*Exercise requirements*
One number is the whole answer: the tally of lines in the records that include the word "ankle".

Human keypoint data

::::::::::

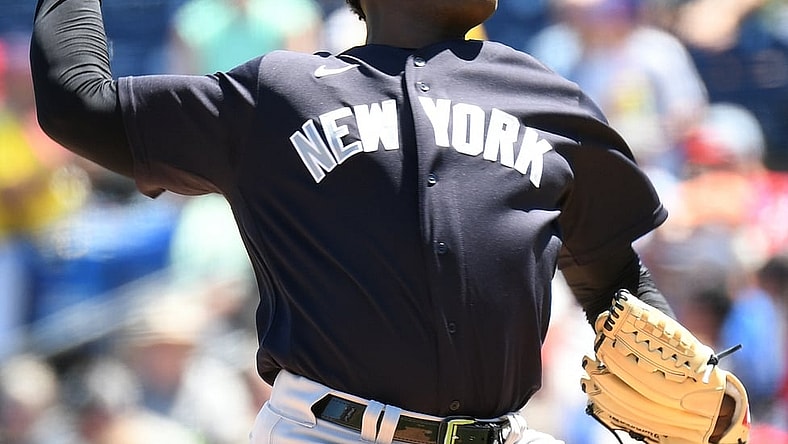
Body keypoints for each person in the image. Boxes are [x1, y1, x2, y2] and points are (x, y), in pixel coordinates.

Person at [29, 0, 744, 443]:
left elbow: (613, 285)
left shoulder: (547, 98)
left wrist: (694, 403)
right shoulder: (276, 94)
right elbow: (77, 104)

::::::::::

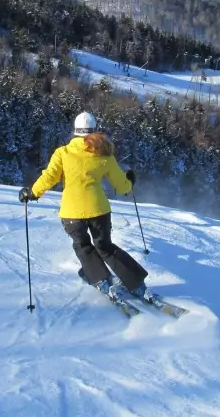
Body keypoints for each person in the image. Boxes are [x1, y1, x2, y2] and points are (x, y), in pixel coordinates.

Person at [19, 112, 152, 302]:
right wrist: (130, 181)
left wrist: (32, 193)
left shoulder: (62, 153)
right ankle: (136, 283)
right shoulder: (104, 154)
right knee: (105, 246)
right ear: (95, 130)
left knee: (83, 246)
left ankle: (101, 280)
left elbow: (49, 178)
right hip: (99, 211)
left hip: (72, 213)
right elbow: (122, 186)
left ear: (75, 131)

::::::::::

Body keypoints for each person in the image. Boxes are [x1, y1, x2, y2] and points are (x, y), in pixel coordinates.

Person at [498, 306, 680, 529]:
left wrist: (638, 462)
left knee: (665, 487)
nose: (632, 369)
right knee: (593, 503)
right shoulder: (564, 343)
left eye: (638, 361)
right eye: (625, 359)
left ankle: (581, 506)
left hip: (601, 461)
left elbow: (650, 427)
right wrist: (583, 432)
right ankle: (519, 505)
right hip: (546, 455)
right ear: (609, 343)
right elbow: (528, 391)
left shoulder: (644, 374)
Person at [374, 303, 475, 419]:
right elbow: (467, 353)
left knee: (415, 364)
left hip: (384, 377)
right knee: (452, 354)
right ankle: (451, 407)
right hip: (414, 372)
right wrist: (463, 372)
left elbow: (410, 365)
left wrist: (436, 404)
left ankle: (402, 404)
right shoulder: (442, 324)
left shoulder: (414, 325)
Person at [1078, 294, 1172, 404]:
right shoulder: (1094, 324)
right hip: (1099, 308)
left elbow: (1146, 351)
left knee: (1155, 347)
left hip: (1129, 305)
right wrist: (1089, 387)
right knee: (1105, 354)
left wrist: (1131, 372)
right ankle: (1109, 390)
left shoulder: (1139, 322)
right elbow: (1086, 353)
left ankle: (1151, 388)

::::::::::

*Response area*
8